Ele se diz desiludido com os “excessos” das novas gerações.
“Alguns inimigos não ligam para nada. Ninguém liga se você está com sua família. Em agosto, fui esfaqueado na frente dos meus filhos”, diz.
“As novas gerações não se importam com quem você está. Eles não vão arriscar deixar alguma testemunha apontando o dedo para eles. Os mortos não contam histórias”, afirma.
Tráfico de drogas
As autoridades da Califórnia também associam a taxa de homicídios no vale a um aumento no tráfico de drogas na região, uma atividade que nunca se distancia da violência.
“Há cada vez mais gente envolvida com o tráfico”, diz um morador de Goshen.
Ele nasceu e foi criado no condado, explicou ao fazer sua parada na mercearia.
“Antes havia dois traficantes no bairro, o tráfico era controlado por alguns motociclistas, mas agora são muitas mãos envolvidas.”
E é ali perto que passa a rodovia estadual 99, um movimentado corredor comercial que se conecta com a Interestadual 5, que começa em San Diego, na fronteira com o México, e atravessa os Estados da Califórnia, Oregon e Washington até chegar ao Canadá.
Centenas de caminhões fazem o trajeto todos os dias com o que é produzido no vale, e alguns transportam, segundo as autoridades, outros tipos de carga: metanfetamina, fentanil, cocaína e heroína.
Segundo a polícia, a operação em larga escala é dominada por cartéis mexicanos, mas eles trabalham em parceria com grupos dentro dos presídios, gangues de rua e outras organizações criminosas para realizar a distribuição das drogas.
“Muitos cartéis estão transferindo suas atividades para áreas rurais dos Estados Unidos”, diz Nathan P. Jones, também especialista em políticas de drogas e estudos sobre o México do Baker Institute da Rice University, no Texas.
“Os grandes traficantes conseguem driblar a polícia das grandes metrópoles e encontrar esconderijos baratos para guardar suas drogas, ficando próximos a rodovias e interestaduais”, acrescenta o professor, cuja área de pesquisa é a violência relacionada às drogas.
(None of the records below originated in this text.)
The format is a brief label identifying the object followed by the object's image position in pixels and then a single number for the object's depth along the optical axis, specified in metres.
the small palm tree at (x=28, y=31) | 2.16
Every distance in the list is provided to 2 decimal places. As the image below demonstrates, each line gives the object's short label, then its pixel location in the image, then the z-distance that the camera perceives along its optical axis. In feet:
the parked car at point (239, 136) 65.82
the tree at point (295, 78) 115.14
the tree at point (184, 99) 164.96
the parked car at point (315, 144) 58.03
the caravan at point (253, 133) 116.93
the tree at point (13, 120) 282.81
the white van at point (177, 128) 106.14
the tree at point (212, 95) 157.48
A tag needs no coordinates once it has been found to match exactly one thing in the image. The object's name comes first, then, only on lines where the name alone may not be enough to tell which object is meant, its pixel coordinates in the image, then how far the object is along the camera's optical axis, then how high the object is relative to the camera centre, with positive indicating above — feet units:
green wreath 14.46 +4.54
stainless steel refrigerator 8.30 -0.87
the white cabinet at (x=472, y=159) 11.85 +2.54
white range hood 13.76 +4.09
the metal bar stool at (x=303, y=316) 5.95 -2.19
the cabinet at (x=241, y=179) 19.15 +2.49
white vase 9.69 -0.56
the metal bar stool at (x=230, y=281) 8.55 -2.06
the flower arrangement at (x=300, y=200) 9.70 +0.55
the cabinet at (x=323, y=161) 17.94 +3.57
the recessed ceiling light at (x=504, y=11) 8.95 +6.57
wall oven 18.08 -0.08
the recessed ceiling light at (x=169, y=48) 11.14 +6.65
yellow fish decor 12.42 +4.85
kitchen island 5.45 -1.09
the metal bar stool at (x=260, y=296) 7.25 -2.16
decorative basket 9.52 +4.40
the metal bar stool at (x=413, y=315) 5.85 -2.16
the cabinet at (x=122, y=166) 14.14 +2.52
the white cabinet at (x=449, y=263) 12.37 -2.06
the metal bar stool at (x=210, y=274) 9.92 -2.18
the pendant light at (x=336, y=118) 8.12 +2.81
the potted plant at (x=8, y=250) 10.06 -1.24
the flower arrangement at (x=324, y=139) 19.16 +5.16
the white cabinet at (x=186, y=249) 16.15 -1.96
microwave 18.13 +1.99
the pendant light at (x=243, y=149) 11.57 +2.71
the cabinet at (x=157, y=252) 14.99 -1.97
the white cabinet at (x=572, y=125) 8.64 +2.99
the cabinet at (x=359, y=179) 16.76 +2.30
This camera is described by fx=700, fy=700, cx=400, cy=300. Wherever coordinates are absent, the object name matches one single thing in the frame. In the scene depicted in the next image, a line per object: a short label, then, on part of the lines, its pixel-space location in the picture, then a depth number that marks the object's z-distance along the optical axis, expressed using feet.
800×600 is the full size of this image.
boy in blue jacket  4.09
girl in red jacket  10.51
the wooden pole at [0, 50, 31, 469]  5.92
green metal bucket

Ele destaca que há indícios da relação dessas poderosas organizações do narcotráfico com outros grupos criminosos em solo americano.
“Existem conversas interceptadas pelo governo entre a máfia mexicana e [o cartel] La Familia Michoacana, por exemplo”, diz Jones.
“As escutas telefônicas revelam como eles estão tentando estabelecer uma aliança, na qual La Familia Michoacana forneceria as drogas e a máfia mexicana os ‘serviços de coleta de mortos’”, continua ele.
“É uma forma do narcotraficante não sujar as mãos. Basicamente, ele exerce a violência por meio de um procurador, embora os cartéis sempre tenham tentado impedir que atos de violência extrema fossem cometidos nos Estados Unidos”, esclarece.
Na coletiva de imprensa de 17 de janeiro, na qual o xerife Boudreaux relatou os assassinatos da família de Goshen, a sombra do narcotráfico não passou despercebida.
“Nada disso foi por acaso”, disse ele. “Foi deliberado, intencional e horrível”, acrescentou, falando de um “massacre direcionado”, uma “execução no estilo cartel”.
Então, em uma segunda aparição, Boudreaux afirmou que o crime “parecia ligado às gangues latinas locais que trabalham ao lado dessas organizações (cartéis)”.
Ele assegurou que há presença do cartel Jalisco Nueva Generación (CJNG) e do cartel Sinaloa no município.
Em sua última coletiva de imprensa, em 30 de janeiro, quando expôs os detalhes da operação que levou às prisões, ele se limitou a falar sobre a rivalidade entre as gangues.
Mas a essa altura o termo “cartel” havia saltado para as manchetes dos principais meios de comunicação e semeado o pânico na região.
“Viemos a Goshen porque nos disseram que era tranquilo”, disse María Hernández, de 71 anos, enquanto carregava uma lata de água para enchê-la na loja da esquina.
Ele caminhava com sua nora Reyna e seus netos, Lili e Daniel.
A alguns quarteirões de distância, a fita amarela isolava a área: “Cena de crime. Não entre”.
“E agora, como não ter medo? Como não ter medo de morar aqui?”, questiona Hernández.